## PASSAGE TO READ:
▼▼▼

To manage rising costs, many transportation companies are looking to reduce big-ticket items — but they might miss the inefficiencies and manual processes that will cost them more in the long term. Technology can give companies the efficiency and flexibility to dynamically plan maintenance, improve routes, optimize capacity and even respond to tenders more quickly. Now, companies across the industry are even using AI technology to accelerate these capabilities.

 

Rising costs continue to squeeze the margins for transportation companies. That’s made many leaders look for ways to reduce their big-ticket expenses, but they could be missing efficiency gains that would recover more margin over time.

 

“The cost pressures in the transportation industry are really driving a lot of the decision-making,” said Grant Thornton Transportation and Distribution Industry Head Russell Norris. “It’s not less focus on quality, but it’s an extreme focus on cost, and managing costs.”

Russell Norris

“After more than three years of what’s effectively been a freight recession, they’re so focused on managing costs that they’re holding back on discretionary spending even though they know it could benefit their business.”

Russell  B. Norris 

Head of Transportation & Distribution Industry
Grant Thornton Advisors LLC
Principal, Tax Services

 

“Everyone’s trying to minimize their freight expenses,” said Grant Thornton Technology Modernization Managing Director Craig Davied. “Many customers think in terms of, ‘I’m paying a cost for the product, and that’s the value I’m getting.’” That makes customers want to minimize delivery expenses, which means manufacturers and retailers do, too — with transportation stuck in the middle. “But, you can’t always just pick the cheapest provider and let quality become an issue, because it starts to eat into overall brand integrity. You might have the best product, but if you can’t get it to  your end customers when they need it or it’s not in the same condition as when it left the facility, that makes you look bad.”

▲▲▲

## ENTRIES SHOWN:
▼▼▼

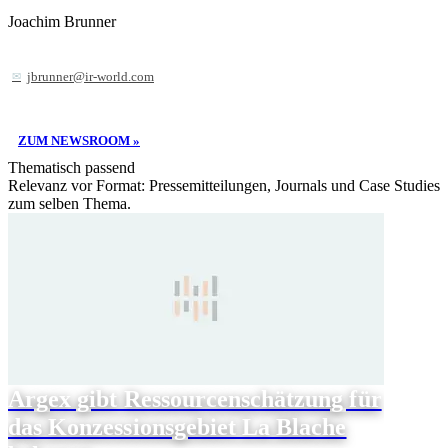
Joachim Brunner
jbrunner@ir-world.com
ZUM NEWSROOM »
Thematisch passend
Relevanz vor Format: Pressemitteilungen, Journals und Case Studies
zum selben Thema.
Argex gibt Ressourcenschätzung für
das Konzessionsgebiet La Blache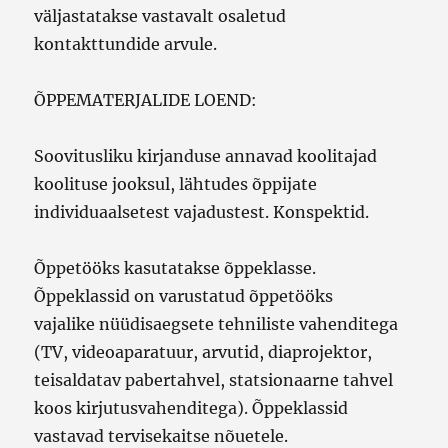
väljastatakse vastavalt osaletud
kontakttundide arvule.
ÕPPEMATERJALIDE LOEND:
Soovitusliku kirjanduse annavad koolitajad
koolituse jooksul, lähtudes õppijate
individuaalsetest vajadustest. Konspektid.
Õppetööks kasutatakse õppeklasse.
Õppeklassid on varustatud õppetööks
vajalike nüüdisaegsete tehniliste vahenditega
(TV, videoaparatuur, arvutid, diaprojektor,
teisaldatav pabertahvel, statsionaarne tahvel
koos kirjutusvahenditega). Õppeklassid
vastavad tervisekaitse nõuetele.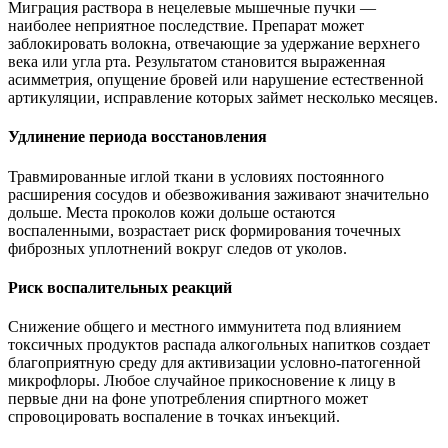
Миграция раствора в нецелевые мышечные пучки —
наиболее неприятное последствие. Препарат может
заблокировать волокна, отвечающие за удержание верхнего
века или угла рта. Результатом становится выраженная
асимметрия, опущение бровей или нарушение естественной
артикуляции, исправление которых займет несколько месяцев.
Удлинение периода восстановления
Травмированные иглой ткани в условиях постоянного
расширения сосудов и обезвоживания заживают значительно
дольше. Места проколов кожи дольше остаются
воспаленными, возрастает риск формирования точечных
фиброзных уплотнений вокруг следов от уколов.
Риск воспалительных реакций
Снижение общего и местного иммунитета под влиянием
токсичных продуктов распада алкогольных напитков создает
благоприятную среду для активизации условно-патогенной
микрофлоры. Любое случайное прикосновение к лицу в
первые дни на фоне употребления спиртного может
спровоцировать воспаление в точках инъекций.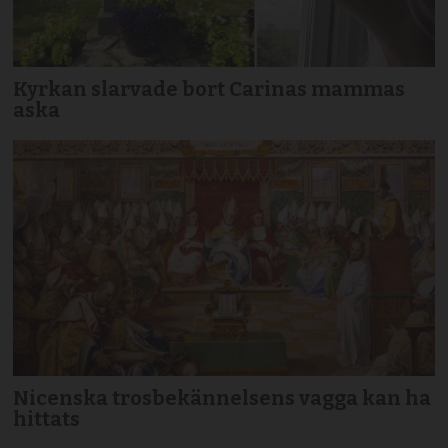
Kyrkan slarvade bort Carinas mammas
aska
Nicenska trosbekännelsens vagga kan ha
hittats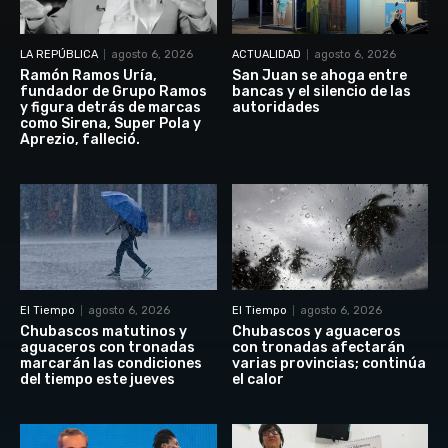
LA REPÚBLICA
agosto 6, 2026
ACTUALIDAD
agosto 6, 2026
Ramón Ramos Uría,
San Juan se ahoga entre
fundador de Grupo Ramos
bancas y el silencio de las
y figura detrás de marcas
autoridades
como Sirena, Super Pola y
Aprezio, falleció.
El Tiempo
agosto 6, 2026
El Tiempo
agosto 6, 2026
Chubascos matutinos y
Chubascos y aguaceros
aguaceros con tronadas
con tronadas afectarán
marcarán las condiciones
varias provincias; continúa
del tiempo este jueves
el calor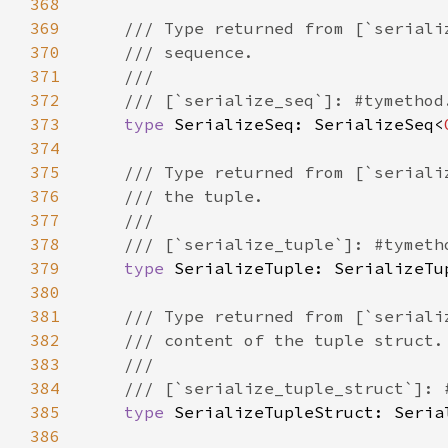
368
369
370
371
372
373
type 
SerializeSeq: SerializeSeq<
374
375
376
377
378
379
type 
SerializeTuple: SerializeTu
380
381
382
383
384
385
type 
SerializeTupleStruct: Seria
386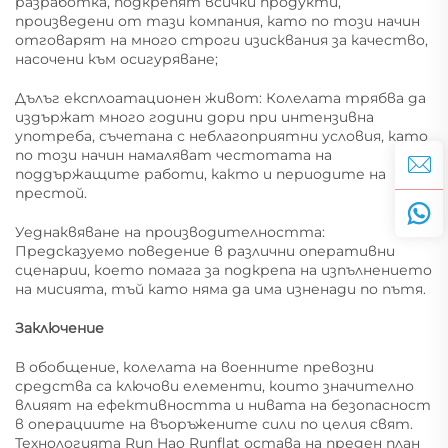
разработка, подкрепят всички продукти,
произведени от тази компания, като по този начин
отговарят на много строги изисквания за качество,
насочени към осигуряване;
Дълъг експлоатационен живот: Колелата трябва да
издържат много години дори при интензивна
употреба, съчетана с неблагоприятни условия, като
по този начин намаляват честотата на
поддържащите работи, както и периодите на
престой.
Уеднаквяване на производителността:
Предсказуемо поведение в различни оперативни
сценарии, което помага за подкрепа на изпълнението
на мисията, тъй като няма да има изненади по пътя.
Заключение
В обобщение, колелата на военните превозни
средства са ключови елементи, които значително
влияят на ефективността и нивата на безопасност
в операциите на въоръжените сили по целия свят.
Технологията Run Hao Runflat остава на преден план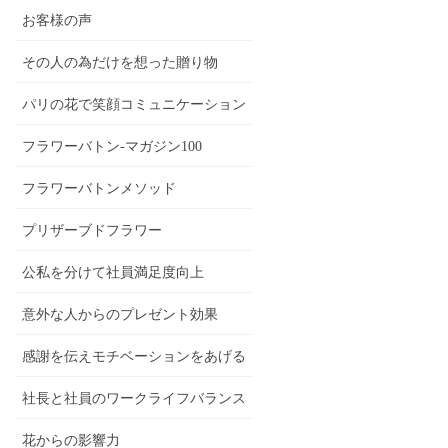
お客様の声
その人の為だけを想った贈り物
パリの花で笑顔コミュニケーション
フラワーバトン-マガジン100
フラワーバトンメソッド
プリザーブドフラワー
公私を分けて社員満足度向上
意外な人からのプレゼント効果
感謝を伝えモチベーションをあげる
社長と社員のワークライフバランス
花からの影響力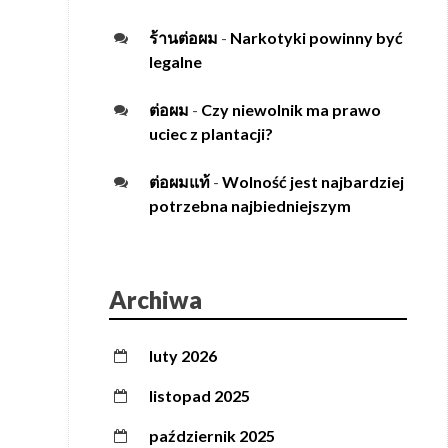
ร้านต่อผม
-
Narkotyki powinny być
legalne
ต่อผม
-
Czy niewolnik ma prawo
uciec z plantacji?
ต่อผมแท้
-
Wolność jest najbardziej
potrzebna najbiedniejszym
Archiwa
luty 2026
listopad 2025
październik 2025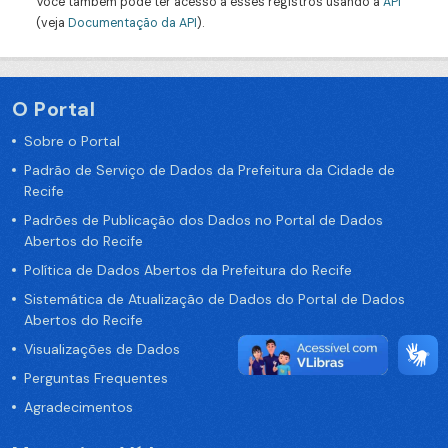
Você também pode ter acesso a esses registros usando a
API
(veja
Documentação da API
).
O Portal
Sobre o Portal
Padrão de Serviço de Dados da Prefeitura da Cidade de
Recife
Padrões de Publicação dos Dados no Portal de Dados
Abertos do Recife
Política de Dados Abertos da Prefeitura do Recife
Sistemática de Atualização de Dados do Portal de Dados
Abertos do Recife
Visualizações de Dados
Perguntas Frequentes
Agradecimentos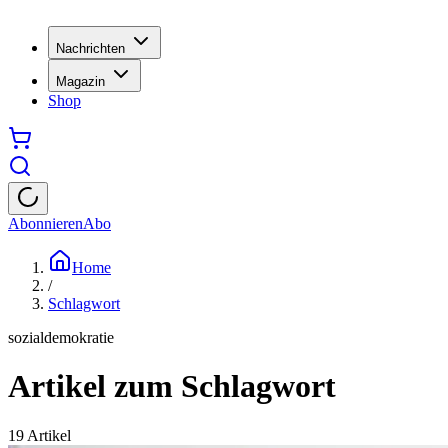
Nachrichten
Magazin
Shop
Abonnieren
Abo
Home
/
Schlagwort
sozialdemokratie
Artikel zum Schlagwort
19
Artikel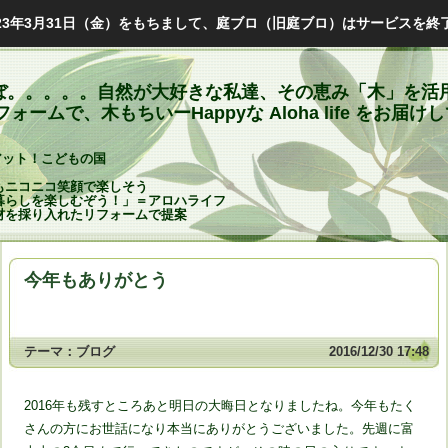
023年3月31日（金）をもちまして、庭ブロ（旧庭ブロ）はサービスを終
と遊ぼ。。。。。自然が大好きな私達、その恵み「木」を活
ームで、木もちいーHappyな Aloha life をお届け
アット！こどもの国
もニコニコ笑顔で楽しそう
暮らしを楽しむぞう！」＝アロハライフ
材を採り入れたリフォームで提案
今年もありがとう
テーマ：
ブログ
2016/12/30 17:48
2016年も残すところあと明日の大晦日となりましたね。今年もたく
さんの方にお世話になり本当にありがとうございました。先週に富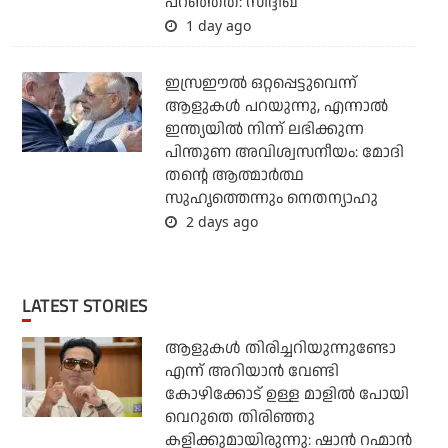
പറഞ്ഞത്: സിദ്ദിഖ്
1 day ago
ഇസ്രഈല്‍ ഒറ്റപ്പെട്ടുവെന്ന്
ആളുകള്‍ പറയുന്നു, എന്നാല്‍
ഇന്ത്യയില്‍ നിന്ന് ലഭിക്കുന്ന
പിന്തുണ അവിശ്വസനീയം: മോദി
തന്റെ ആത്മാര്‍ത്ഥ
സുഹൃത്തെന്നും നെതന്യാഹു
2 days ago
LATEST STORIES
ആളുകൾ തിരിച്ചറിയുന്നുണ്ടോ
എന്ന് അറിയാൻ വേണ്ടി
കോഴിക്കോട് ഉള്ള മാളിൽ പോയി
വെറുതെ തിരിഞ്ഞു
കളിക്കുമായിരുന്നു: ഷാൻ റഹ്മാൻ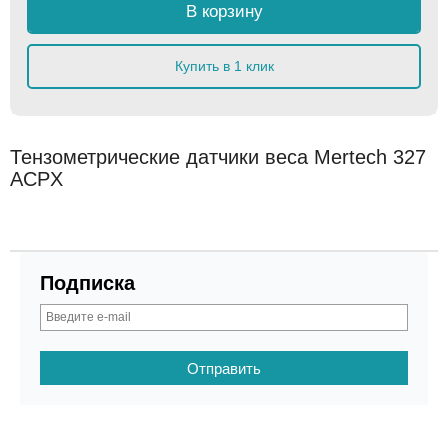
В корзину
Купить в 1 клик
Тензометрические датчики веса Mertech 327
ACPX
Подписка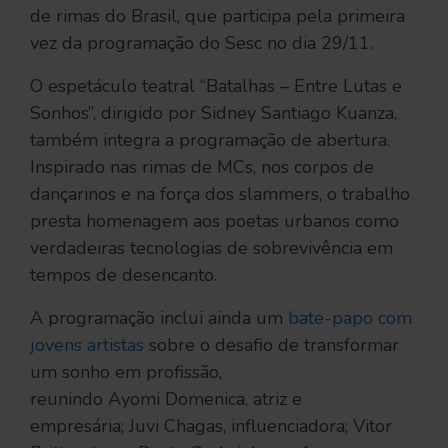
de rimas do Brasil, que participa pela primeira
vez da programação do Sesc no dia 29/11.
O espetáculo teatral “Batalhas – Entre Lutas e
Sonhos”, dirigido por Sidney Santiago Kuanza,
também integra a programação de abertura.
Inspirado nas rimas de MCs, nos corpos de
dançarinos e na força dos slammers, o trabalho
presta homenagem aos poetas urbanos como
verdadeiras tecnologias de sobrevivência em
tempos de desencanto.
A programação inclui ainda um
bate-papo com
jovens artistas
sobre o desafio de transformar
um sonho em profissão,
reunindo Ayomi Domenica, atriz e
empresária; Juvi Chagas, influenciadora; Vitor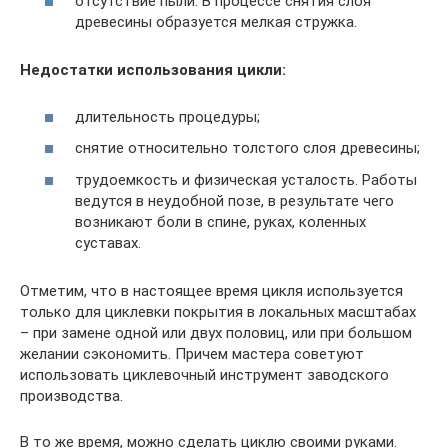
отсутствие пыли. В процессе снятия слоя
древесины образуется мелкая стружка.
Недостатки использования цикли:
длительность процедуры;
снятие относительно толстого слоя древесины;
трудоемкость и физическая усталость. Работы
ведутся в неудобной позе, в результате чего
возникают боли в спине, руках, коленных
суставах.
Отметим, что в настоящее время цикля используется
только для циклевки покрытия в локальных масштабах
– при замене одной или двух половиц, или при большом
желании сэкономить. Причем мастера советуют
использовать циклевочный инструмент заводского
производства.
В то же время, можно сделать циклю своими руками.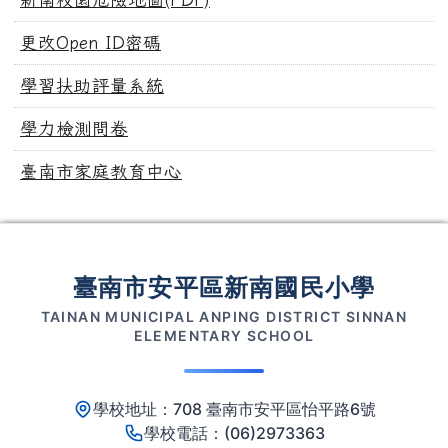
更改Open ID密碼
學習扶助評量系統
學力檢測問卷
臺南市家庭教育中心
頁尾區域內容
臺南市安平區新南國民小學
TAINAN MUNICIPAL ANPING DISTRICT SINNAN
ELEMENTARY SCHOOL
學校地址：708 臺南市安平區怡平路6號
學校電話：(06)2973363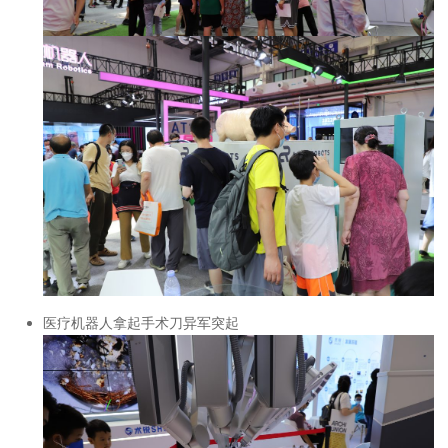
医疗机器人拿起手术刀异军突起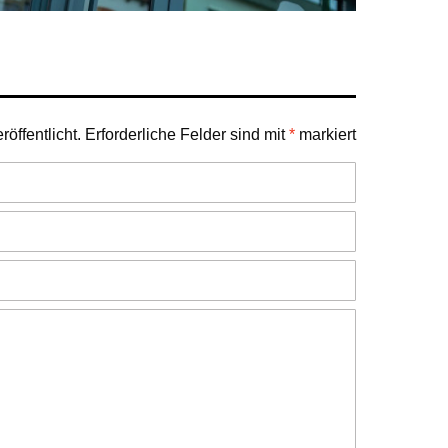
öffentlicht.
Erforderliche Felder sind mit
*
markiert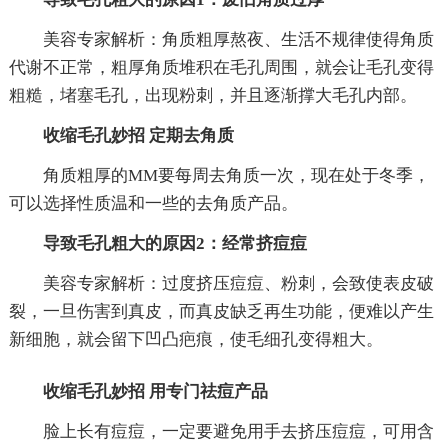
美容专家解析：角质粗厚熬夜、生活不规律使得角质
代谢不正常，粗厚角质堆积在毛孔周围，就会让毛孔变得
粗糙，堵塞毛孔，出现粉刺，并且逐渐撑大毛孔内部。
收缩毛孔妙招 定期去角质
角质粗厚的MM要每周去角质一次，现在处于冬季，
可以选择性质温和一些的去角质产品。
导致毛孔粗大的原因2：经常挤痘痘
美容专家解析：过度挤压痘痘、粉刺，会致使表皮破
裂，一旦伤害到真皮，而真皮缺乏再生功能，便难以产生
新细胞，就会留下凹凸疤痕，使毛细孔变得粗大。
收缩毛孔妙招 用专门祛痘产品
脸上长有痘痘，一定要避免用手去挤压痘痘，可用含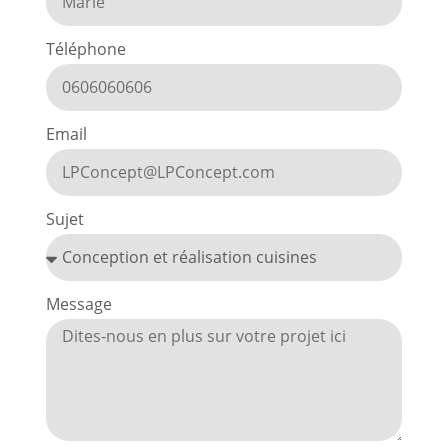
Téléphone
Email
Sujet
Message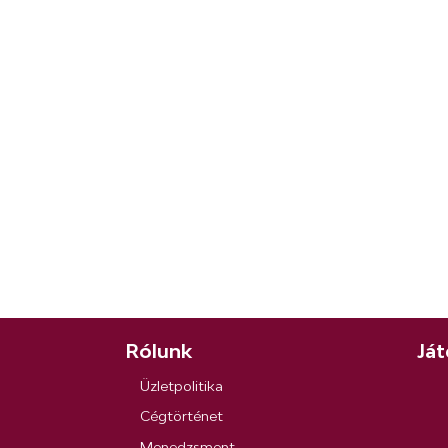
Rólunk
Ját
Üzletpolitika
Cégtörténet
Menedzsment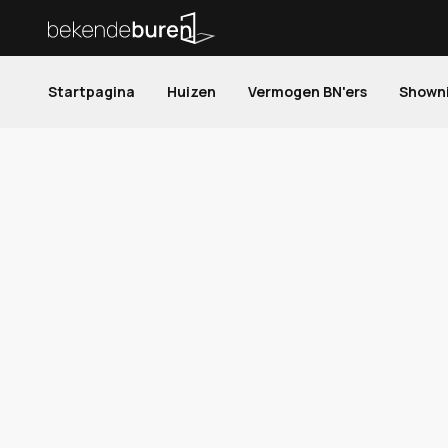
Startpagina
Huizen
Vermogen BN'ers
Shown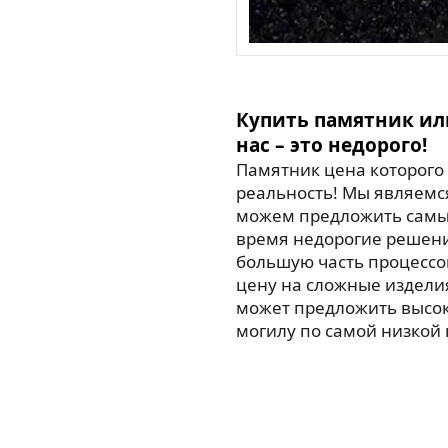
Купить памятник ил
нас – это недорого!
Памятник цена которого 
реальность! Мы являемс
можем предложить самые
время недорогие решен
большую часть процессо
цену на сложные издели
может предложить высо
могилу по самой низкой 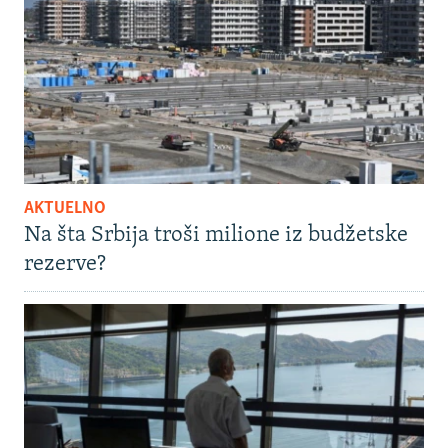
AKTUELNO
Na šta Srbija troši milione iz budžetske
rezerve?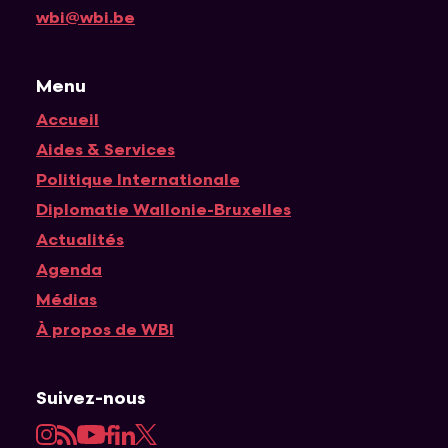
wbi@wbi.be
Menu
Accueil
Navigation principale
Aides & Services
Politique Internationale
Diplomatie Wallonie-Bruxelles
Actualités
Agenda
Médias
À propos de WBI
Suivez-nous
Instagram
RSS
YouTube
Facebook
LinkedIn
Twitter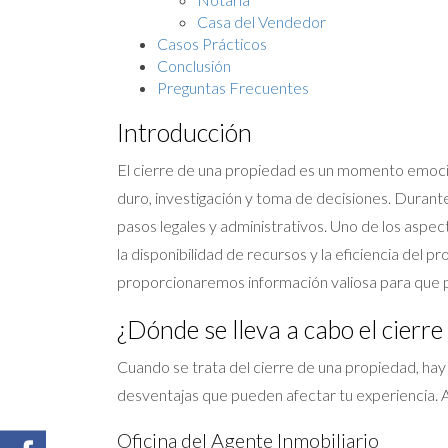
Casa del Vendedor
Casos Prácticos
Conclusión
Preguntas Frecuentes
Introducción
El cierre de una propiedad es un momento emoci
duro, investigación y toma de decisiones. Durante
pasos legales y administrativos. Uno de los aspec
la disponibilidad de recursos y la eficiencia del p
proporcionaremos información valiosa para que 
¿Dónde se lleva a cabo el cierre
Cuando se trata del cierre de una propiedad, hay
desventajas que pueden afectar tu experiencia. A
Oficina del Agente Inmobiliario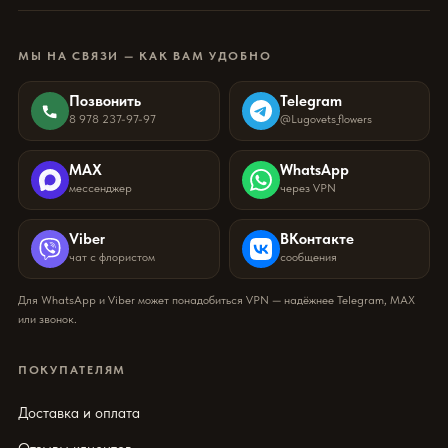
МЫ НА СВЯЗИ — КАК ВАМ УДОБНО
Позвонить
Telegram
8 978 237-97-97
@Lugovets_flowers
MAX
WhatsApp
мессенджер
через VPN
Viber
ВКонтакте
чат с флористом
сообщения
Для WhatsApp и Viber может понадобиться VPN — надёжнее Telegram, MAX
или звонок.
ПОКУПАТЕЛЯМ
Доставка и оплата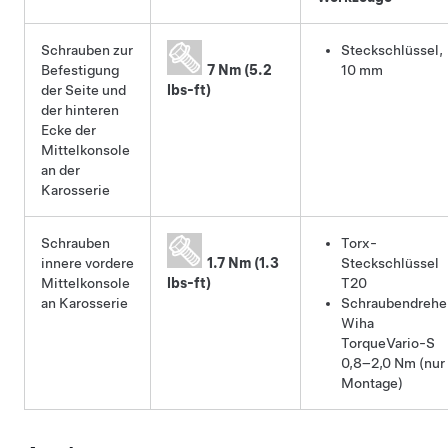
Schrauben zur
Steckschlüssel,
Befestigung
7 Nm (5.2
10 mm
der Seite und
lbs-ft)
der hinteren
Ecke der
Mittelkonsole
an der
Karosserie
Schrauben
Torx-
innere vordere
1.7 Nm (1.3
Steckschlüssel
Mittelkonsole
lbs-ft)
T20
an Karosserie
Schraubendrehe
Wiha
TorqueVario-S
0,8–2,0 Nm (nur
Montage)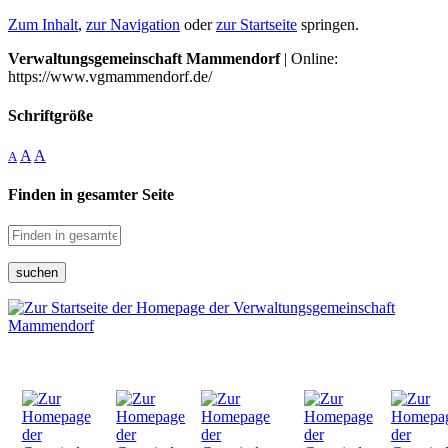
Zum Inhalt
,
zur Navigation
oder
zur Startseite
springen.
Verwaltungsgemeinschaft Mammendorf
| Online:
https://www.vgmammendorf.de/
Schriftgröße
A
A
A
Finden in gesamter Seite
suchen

▲▲▲

## PROBLEM DETAILS:
Extend the piece above on cost pressures in the transportation industry, picking up after its last sentence.

## ANSWER TO THE PROBLEM:
 

Cost pressures have led transportation companies to pause their business investments, including those that could improve their own efficiency. “After more than three years of what’s effectively been a freight recession, they’re so focused on managing costs that they’re holding back on discretionary spending even though they know it could benefit their business,” Norris said.

 

Yet, when companies invest in technology that’s focused on cost-saving efficiency, they can often drive ongoing savings and business advantages that serve them into the future.

 
 

Target inefficiencies

 
 

Some of the biggest inefficiencies for transportation companies include unplanned maintenance needs, inefficient route planning and unused capacity.

 

 

 

Unplanned maintenance needs

 

Companies can use predictive fleet maintenance technology to minimize unplanned downtime, avoid unnecessary services, improve cost planning and lower maintenance costs. This predictive planning can even add up to extended asset life for lower maintenance expenses overall. “Preventative maintenance technology can track and analyze data points like the miles traveled and types of roads, to better understand when you need to do maintenance on either fleet vehicles or trailers,” explained Grant Thornton Technology Modernization Senior Manager Dwight Moore.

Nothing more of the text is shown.